### WHAT THIS TASK INVOLVES
Once the line with "left shoulder: (998, 644, -14)" is found in the entries below, print it and each following line exactly, stopping after the line with "right ankle: (1028, 893, 41)"; print nothing else.

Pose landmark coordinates
------------------------------------

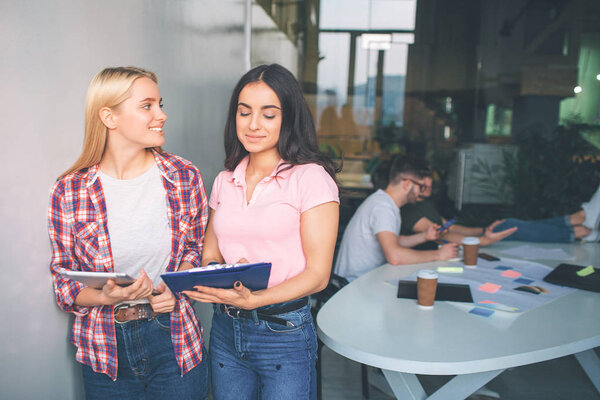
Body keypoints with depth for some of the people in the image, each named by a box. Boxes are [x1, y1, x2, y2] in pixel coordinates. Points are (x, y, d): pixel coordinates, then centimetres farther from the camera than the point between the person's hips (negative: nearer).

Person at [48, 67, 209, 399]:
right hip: (106, 351, 0)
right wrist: (107, 297, -20)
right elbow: (64, 283, -2)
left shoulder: (185, 178, -7)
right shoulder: (69, 191, -9)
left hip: (175, 344, 1)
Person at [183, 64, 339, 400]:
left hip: (285, 332, -5)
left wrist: (253, 299, -26)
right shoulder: (225, 181, 8)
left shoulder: (310, 177, -10)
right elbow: (210, 255, 12)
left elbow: (318, 274, -12)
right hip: (225, 329, 5)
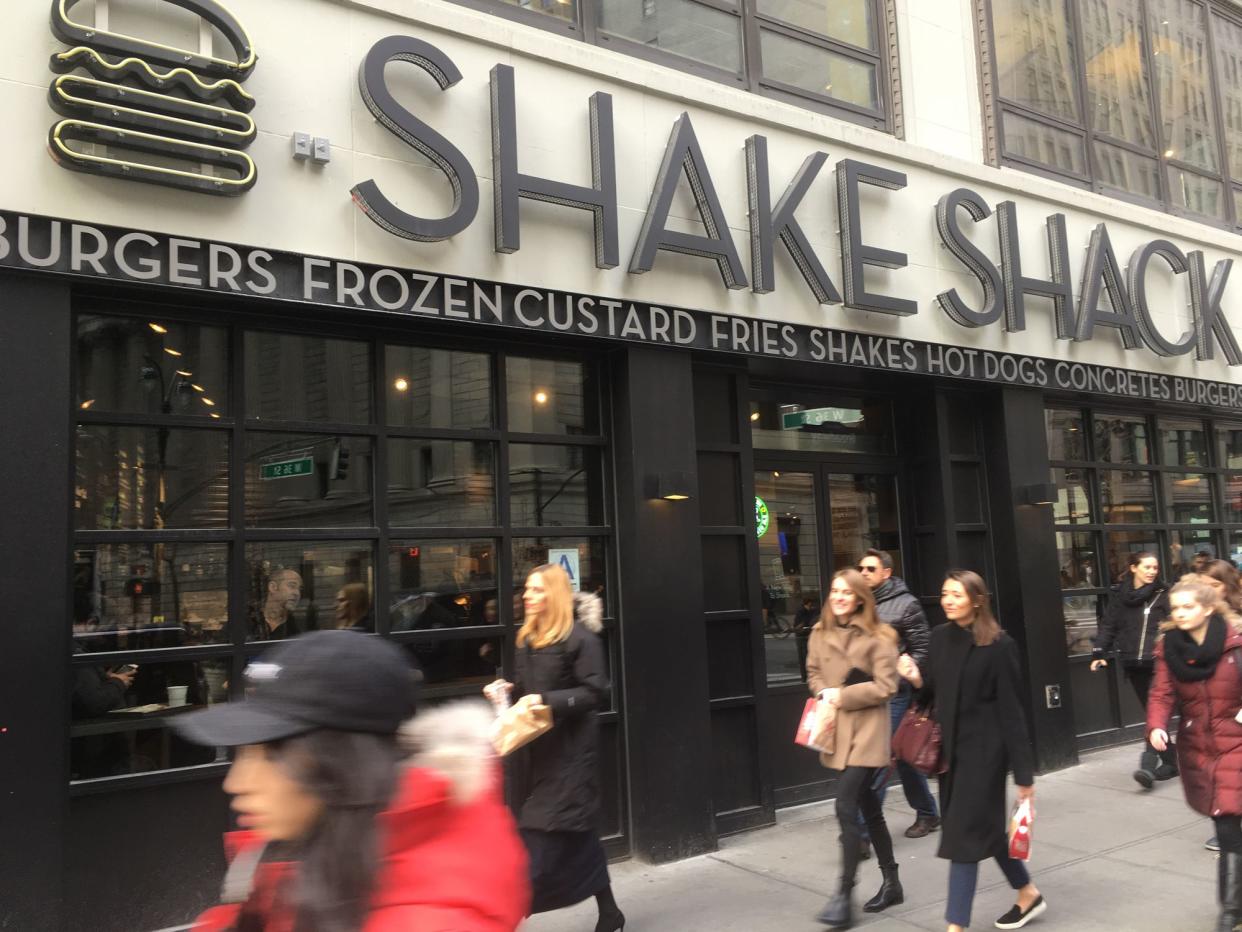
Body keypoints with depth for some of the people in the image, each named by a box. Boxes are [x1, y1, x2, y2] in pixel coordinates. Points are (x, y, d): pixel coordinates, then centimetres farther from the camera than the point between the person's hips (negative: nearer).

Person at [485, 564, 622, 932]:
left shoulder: (579, 636, -12)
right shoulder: (527, 637, 11)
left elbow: (595, 693, -16)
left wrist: (547, 701, -24)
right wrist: (509, 688, 2)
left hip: (568, 749, -8)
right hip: (535, 746, 8)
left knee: (544, 835, -7)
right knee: (577, 831, 15)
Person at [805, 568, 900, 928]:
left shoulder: (878, 637, -11)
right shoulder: (820, 634, 6)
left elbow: (885, 687, -13)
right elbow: (814, 674, 15)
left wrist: (843, 696, -15)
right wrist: (825, 693, -6)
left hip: (867, 731, -6)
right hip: (836, 731, 6)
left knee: (846, 808, -11)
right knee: (868, 809, 16)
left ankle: (844, 895, -1)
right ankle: (891, 883, 30)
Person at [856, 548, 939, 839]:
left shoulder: (905, 604, -5)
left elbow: (921, 649, -5)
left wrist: (899, 679, -13)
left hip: (893, 692, -6)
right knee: (903, 755, 16)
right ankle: (927, 813, 31)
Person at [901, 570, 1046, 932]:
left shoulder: (998, 644, -14)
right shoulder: (940, 637, 4)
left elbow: (1010, 709, -13)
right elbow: (934, 694, 12)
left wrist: (1023, 772, -11)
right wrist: (917, 679, -12)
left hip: (984, 748, -7)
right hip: (950, 746, 7)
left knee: (964, 832, -6)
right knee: (984, 826, 19)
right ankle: (1028, 893, 41)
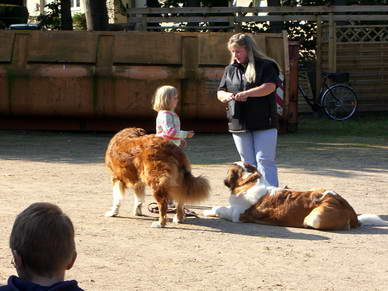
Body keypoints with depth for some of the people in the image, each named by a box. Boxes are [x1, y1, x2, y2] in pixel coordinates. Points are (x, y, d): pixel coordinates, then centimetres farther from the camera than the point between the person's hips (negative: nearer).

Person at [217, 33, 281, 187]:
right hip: (239, 124, 5)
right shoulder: (230, 69, 15)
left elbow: (270, 86, -16)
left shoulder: (266, 66, -2)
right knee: (248, 164, 10)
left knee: (265, 162, -9)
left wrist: (247, 93, -25)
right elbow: (220, 92, 16)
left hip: (264, 123, -5)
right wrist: (226, 96, -8)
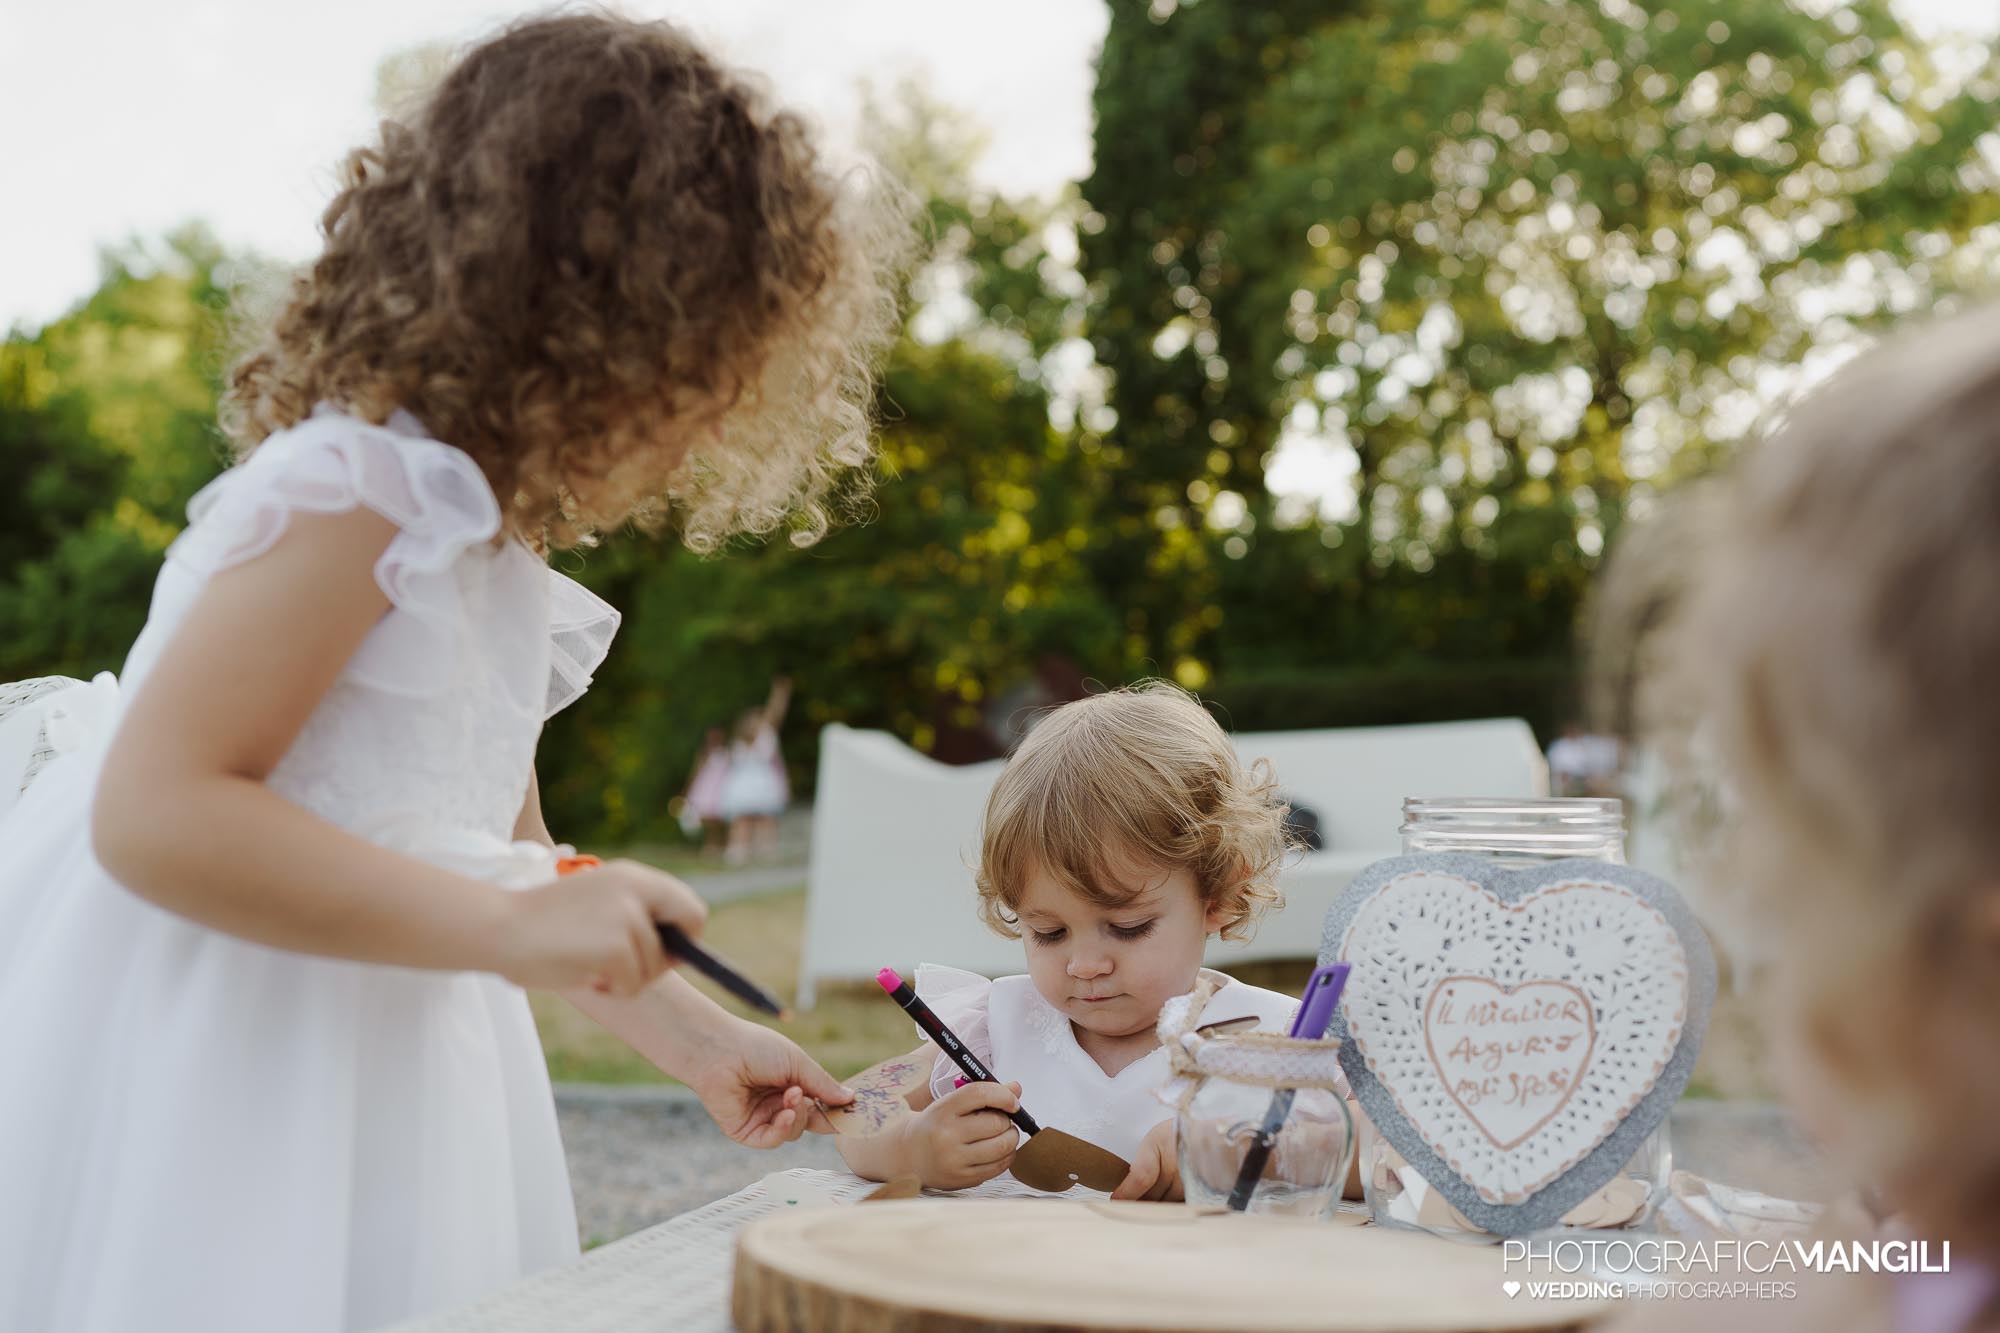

------------------------------------

### RESPONSE FOR THIS EXERCISE
left shoulder: (998, 644, -14)
right shoulder: (940, 637, 4)
left elbow: (1010, 709, -13)
right elbow: (934, 694, 12)
left wrist: (1023, 772, -11)
right wrist: (917, 679, -12)
left hip: (984, 748, -7)
right hip: (950, 746, 7)
left knee: (964, 832, -6)
right knee: (984, 826, 19)
right ankle: (1028, 893, 41)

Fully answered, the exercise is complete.